[begin Reading text]
It is clear that for simple documents, token-based parsing makes sense. However, a more natural paradigm is event-based parsing. This works by the similar functions

int yaml_parser_parse(yaml_parser_t *parser, yaml_event_t *event)
void yaml_event_delete(yaml_event_t *event)
The code using these functions, and its output, is as follows:
#include <stdio.h>
#include <yaml.h>

int main(void)
{
  FILE *fh = fopen("config/public.yaml", "r");
  yaml_parser_t parser;
  yaml_event_t  event;   /* New variable */

  /* Initialize parser */
  if(!yaml_parser_initialize(&parser))
    fputs("Failed to initialize parser!\n", stderr);
  if(fh == NULL)
    fputs("Failed to open file!\n", stderr);

  /* Set input file */
  yaml_parser_set_input_file(&parser, fh);

  /* START new code */
  do {
    if (!yaml_parser_parse(&parser, &event)) {
       printf("Parser error %d\n", parser.error);
       exit(EXIT_FAILURE);
    }

    switch(event.type)
    { 
    case YAML_NO_EVENT: puts("No event!"); break;
    /* Stream start/end */
    case YAML_STREAM_START_EVENT: puts("STREAM START"); break;
    case YAML_STREAM_END_EVENT:   puts("STREAM END");   break;
    /* Block delimeters */
    case YAML_DOCUMENT_START_EVENT: puts("<b>Start Document</b>"); break;
    case YAML_DOCUMENT_END_EVENT:   puts("<b>End Document</b>");   break;
    case YAML_SEQUENCE_START_EVENT: puts("<b>Start Sequence</b>"); break;
    case YAML_SEQUENCE_END_EVENT:   puts("<b>End Sequence</b>");   break;
    case YAML_MAPPING_START_EVENT:  puts("<b>Start Mapping</b>");  break;
    case YAML_MAPPING_END_EVENT:    puts("<b>End Mapping</b>");    break;
    /* Data */
    case YAML_ALIAS_EVENT:  printf("Got alias (anchor %s)\n", event.data.alias.anchor); break;
    case YAML_SCALAR_EVENT: printf("Got scalar (value %s)\n", event.data.scalar.value); break;
    }
    if(event.type != YAML_STREAM_END_EVENT)
      yaml_event_delete(&event);
  } while(event.type != YAML_STREAM_END_EVENT);
  yaml_event_delete(&event);
  /* END new code */

  /* Cleanup */
  yaml_parser_delete(&parser);
  fclose(fh);
  return 0;
}
STREAM START 
Start Document 
  Start Mapping 
    Got scalar (value title) 
    Got scalar (value Finex 2011) 
    Got scalar (value img_url)
[end Reading text]
[begin Extracted records]
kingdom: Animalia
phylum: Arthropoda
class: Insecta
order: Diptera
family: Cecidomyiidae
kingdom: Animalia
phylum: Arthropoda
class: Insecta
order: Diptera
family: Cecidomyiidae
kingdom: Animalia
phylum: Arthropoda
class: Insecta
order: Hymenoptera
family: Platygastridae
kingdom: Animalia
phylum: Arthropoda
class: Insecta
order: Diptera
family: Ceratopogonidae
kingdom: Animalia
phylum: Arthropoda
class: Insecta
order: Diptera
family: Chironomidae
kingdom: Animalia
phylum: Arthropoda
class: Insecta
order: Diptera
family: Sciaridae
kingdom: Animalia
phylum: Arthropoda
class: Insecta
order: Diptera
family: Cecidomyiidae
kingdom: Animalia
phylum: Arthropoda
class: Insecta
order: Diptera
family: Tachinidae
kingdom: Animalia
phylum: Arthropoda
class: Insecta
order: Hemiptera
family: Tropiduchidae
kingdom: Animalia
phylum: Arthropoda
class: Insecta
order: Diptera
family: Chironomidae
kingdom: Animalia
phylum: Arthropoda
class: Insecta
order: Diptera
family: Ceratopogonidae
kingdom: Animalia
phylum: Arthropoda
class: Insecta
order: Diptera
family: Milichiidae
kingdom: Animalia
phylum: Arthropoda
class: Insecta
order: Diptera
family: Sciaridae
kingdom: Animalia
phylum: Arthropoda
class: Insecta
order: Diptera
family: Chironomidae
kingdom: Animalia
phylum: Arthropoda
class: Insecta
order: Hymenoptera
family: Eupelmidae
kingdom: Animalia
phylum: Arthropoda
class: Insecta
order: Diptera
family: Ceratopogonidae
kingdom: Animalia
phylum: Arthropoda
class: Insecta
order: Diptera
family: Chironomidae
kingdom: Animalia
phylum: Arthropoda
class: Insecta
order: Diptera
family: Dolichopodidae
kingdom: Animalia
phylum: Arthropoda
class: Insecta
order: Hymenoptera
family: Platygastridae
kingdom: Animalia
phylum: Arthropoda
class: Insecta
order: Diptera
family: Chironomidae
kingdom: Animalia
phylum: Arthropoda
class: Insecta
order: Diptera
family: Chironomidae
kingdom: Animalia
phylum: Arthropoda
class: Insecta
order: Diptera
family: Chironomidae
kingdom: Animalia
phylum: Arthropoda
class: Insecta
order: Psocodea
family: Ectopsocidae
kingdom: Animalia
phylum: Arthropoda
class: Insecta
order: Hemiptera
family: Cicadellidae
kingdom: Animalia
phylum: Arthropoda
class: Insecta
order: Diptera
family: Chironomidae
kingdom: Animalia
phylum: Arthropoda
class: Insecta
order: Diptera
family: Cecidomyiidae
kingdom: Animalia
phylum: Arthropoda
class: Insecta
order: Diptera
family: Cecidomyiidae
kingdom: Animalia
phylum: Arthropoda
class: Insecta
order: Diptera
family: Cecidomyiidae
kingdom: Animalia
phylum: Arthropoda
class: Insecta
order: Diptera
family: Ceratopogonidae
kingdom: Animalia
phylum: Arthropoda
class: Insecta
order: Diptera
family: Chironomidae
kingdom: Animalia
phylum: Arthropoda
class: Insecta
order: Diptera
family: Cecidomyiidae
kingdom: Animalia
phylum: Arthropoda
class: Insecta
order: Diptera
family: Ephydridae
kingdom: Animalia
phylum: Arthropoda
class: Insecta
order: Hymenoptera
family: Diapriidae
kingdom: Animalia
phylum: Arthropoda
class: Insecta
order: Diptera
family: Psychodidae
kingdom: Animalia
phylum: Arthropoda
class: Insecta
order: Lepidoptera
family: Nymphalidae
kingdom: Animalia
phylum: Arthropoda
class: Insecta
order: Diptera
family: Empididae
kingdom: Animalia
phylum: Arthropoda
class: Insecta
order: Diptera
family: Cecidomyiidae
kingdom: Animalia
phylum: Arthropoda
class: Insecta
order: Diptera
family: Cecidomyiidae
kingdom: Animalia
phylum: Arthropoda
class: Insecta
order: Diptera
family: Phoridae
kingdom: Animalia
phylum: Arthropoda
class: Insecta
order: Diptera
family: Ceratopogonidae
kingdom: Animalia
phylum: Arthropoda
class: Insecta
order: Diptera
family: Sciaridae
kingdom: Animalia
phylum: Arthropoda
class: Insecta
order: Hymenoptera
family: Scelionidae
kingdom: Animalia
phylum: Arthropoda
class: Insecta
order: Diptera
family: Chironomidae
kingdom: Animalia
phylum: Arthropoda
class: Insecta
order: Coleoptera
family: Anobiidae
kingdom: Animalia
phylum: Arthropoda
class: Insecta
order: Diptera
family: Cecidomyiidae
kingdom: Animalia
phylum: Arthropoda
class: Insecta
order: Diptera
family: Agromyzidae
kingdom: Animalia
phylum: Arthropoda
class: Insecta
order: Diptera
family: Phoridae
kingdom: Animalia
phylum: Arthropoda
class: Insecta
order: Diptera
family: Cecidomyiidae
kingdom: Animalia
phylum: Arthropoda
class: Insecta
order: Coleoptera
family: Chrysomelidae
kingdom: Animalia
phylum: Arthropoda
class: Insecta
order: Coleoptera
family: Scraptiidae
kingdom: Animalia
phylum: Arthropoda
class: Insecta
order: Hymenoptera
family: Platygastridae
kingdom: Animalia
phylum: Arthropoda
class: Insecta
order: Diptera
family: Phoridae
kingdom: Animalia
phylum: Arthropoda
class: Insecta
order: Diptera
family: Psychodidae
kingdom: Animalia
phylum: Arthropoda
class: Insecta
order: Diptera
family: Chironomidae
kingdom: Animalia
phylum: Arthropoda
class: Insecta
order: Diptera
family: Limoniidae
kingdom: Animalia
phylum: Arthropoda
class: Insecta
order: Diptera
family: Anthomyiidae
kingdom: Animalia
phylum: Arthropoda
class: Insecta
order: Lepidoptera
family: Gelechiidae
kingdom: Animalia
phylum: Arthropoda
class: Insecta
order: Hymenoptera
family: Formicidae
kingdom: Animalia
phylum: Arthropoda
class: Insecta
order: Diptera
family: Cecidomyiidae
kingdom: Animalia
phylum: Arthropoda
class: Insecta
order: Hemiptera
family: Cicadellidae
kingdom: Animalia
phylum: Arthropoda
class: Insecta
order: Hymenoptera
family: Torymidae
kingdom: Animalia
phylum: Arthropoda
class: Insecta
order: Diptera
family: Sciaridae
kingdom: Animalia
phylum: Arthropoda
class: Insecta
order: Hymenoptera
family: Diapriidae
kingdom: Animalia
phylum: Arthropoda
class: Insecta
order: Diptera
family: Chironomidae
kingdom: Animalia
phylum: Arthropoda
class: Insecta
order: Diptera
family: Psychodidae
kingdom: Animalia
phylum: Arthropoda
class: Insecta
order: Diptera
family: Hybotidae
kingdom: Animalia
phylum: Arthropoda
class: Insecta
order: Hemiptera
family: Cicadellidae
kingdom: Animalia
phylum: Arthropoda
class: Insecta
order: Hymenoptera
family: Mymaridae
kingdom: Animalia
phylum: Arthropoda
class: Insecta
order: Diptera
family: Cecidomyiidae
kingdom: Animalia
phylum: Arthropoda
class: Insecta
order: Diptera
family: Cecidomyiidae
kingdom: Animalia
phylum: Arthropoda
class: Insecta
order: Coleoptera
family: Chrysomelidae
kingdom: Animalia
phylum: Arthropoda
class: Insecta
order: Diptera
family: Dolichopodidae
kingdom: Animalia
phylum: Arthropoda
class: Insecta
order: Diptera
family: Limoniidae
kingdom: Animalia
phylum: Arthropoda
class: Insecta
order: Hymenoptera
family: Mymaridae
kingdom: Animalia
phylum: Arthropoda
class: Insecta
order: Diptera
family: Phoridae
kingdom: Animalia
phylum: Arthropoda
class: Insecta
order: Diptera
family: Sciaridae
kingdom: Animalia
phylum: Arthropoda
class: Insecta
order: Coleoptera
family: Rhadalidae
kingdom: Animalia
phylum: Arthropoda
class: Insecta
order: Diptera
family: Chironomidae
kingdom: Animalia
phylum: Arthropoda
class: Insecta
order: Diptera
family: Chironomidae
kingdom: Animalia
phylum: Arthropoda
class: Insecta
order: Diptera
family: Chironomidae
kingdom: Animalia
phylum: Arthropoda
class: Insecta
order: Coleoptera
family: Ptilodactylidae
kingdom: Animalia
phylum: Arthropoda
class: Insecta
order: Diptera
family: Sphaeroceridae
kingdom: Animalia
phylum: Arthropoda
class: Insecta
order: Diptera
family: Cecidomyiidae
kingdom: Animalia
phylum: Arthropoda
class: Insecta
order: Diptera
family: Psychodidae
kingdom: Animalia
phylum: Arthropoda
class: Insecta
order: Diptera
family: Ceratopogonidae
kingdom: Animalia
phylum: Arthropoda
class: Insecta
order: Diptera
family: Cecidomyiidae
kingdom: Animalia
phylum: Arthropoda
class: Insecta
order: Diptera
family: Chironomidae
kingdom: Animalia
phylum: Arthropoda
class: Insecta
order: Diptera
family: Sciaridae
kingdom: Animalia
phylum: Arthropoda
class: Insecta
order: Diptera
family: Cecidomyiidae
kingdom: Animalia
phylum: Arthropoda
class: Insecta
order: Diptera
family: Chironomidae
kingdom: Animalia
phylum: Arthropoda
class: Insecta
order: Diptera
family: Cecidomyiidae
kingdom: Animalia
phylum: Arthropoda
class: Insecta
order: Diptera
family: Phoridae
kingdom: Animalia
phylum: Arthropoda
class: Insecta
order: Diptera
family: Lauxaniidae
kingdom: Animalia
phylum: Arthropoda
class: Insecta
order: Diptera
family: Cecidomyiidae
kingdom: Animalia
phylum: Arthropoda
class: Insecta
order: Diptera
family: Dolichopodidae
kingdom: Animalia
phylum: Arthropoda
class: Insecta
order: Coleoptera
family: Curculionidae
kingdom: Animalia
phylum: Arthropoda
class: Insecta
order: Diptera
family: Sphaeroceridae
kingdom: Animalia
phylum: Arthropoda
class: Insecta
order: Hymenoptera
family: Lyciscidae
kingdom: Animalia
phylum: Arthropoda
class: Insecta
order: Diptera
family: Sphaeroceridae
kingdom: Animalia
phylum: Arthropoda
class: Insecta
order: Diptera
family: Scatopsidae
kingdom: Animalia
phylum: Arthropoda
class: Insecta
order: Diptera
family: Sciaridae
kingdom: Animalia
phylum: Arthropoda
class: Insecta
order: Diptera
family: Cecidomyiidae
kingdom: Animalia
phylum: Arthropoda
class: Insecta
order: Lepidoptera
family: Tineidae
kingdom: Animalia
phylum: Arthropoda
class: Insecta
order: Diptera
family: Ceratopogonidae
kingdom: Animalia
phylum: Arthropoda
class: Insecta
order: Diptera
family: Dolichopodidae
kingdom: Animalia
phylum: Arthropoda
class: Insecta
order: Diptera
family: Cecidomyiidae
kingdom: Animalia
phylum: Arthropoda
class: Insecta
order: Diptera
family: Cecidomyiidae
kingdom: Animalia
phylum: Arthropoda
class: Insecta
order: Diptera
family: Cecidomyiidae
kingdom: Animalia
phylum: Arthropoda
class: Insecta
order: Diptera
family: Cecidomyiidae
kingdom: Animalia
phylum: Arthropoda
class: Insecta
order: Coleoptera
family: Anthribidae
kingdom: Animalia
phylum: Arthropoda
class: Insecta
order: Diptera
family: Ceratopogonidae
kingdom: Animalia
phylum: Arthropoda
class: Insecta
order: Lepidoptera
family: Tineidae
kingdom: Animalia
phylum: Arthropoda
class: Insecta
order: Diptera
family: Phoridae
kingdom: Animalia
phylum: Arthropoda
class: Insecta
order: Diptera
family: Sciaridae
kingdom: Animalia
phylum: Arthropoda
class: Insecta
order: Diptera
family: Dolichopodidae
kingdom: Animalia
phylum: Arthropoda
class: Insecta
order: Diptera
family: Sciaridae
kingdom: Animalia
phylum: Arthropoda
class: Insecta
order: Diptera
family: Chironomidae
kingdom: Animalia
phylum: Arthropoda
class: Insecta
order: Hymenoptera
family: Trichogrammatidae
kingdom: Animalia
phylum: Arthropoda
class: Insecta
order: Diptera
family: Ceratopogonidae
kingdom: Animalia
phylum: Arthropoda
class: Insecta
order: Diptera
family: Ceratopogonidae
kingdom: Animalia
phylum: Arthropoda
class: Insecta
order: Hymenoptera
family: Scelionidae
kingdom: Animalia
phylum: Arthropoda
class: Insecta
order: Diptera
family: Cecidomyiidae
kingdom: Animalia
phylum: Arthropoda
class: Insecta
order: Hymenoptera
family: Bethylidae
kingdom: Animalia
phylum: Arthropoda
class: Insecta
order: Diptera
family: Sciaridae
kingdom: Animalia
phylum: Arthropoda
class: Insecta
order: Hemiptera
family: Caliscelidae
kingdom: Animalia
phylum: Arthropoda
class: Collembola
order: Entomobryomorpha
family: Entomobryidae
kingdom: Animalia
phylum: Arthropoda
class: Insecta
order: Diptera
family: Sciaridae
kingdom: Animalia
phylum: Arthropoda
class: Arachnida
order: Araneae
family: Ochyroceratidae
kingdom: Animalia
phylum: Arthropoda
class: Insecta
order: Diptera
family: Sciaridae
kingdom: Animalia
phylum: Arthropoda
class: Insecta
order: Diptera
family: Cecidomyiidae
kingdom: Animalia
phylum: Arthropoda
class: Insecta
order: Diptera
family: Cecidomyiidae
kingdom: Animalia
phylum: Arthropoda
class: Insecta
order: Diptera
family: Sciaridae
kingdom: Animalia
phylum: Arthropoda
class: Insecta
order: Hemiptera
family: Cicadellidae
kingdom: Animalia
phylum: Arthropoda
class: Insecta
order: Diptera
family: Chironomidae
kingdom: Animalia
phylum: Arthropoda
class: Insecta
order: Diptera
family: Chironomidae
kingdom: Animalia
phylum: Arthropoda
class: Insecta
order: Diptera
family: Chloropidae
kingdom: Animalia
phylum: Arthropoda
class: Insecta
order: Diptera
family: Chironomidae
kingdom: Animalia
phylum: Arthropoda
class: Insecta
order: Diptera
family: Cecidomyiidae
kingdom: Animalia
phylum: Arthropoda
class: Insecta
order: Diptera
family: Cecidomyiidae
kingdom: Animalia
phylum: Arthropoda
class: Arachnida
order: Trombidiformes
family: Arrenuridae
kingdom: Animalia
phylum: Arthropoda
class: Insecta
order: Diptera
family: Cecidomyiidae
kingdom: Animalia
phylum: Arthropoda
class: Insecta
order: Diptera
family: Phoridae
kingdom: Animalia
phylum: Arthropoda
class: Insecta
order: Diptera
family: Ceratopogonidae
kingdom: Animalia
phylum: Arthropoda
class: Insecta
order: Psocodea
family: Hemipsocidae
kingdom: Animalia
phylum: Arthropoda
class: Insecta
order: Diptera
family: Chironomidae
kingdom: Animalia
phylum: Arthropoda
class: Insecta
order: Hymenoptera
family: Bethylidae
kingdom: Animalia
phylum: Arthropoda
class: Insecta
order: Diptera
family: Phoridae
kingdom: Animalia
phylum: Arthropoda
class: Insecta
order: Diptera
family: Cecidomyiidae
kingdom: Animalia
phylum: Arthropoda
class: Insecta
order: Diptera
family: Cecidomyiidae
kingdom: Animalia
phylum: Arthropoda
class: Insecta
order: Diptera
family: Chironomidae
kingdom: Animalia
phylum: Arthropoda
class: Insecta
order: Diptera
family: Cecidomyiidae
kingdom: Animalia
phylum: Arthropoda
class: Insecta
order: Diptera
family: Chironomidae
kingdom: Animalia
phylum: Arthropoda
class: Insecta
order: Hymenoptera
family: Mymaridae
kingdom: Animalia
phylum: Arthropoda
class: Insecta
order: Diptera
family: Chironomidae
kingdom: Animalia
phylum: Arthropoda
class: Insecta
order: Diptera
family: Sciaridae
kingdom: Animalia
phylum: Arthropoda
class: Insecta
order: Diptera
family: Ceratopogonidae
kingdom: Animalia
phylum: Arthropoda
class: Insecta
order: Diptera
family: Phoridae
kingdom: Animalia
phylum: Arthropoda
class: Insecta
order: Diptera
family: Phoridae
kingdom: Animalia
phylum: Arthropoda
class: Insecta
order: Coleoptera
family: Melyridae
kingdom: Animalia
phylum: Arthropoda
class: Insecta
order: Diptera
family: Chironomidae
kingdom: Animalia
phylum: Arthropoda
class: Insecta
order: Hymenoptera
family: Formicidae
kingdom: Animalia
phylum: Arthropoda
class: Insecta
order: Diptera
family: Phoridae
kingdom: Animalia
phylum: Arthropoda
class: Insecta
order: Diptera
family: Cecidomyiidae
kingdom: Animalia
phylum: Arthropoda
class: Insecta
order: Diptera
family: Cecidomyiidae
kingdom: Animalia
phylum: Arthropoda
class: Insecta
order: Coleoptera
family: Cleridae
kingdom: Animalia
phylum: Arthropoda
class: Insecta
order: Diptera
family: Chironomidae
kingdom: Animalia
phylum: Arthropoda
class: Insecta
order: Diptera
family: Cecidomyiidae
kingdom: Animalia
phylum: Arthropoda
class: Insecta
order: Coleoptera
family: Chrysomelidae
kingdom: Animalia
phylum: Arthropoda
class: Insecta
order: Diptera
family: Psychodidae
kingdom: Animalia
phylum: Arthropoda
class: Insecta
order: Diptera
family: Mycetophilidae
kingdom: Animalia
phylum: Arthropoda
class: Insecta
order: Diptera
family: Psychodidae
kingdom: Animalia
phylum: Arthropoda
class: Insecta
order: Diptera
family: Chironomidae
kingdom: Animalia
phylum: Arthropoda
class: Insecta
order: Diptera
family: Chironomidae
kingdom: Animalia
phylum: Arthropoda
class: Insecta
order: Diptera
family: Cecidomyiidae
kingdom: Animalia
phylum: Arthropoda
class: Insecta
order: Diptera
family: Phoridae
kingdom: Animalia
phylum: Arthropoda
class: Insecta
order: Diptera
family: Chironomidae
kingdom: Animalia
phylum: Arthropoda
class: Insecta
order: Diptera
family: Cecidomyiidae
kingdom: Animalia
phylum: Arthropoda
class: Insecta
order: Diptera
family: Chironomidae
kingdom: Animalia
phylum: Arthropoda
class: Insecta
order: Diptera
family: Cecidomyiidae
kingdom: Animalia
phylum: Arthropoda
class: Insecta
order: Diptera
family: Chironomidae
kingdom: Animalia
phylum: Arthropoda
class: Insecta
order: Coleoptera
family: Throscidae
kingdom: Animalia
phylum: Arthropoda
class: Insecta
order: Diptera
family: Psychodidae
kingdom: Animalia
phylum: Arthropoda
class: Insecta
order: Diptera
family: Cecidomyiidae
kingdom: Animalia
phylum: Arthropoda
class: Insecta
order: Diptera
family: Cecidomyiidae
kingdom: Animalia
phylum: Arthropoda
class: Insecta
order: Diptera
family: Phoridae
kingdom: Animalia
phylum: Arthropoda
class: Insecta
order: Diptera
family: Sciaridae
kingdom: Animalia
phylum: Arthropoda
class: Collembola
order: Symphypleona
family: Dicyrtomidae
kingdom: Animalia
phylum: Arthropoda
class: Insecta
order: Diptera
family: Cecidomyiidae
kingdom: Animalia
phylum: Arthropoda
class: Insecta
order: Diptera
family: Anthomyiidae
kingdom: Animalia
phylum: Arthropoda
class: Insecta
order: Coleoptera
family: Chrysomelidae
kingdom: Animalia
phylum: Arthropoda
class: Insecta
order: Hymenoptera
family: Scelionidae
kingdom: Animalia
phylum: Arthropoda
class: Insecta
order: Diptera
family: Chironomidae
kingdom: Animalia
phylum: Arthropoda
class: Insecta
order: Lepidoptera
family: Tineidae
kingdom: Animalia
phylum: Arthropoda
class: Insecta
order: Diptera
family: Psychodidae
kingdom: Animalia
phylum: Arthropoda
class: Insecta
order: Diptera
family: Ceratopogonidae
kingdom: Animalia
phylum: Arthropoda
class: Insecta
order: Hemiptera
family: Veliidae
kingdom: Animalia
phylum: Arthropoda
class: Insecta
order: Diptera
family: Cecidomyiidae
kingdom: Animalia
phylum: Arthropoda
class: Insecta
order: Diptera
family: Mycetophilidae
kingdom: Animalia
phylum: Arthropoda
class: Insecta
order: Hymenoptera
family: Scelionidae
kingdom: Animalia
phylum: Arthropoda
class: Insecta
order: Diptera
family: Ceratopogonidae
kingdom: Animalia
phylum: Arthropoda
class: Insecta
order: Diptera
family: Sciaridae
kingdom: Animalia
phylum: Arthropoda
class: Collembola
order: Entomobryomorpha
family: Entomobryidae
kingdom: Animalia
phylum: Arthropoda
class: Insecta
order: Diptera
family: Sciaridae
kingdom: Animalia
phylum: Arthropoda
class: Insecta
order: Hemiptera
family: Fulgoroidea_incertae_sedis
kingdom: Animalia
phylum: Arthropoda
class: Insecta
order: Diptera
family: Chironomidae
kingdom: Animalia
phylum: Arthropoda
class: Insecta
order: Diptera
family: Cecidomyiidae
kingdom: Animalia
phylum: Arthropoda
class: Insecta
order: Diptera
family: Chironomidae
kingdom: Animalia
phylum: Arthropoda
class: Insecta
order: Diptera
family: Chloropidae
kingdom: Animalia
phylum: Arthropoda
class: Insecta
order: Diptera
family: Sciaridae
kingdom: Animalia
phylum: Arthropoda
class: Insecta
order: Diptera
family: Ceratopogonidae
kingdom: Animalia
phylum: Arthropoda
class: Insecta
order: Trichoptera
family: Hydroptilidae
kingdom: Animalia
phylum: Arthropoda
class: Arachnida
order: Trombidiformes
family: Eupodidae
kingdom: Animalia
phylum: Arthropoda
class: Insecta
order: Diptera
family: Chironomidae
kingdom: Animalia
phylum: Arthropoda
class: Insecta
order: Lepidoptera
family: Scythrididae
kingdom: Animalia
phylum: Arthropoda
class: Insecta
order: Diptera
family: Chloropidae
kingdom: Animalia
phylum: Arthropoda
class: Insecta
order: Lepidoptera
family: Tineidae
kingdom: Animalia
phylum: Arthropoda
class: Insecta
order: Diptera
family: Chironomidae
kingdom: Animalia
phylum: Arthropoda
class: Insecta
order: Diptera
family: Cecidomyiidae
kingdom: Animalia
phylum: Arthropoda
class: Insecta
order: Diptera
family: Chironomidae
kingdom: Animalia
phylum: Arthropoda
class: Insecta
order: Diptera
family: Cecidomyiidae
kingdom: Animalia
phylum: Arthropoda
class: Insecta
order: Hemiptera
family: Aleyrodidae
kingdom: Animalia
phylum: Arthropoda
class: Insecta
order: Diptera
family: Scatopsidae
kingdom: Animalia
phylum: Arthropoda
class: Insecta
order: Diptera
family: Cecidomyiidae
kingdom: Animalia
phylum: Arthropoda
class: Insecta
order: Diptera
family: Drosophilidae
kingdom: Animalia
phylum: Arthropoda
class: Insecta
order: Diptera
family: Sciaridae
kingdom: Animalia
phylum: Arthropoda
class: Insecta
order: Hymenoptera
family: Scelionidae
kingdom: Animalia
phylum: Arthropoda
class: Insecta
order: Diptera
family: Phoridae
[end Extracted records]
## Task to carry out
Please sum up the text on event-based YAML parsing in two sentences.

## Answer to this exercise
Token-based parsing makes sense for simple documents, but event-based parsing is presented as a more natural paradigm that works through the similar functions yaml_parser_parse and yaml_event_delete. The example C program calls yaml_parser_parse in a loop, prints a label for each event type such as stream start, document start, mapping start, or a scalar with its value, and repeats until it reaches the stream end event.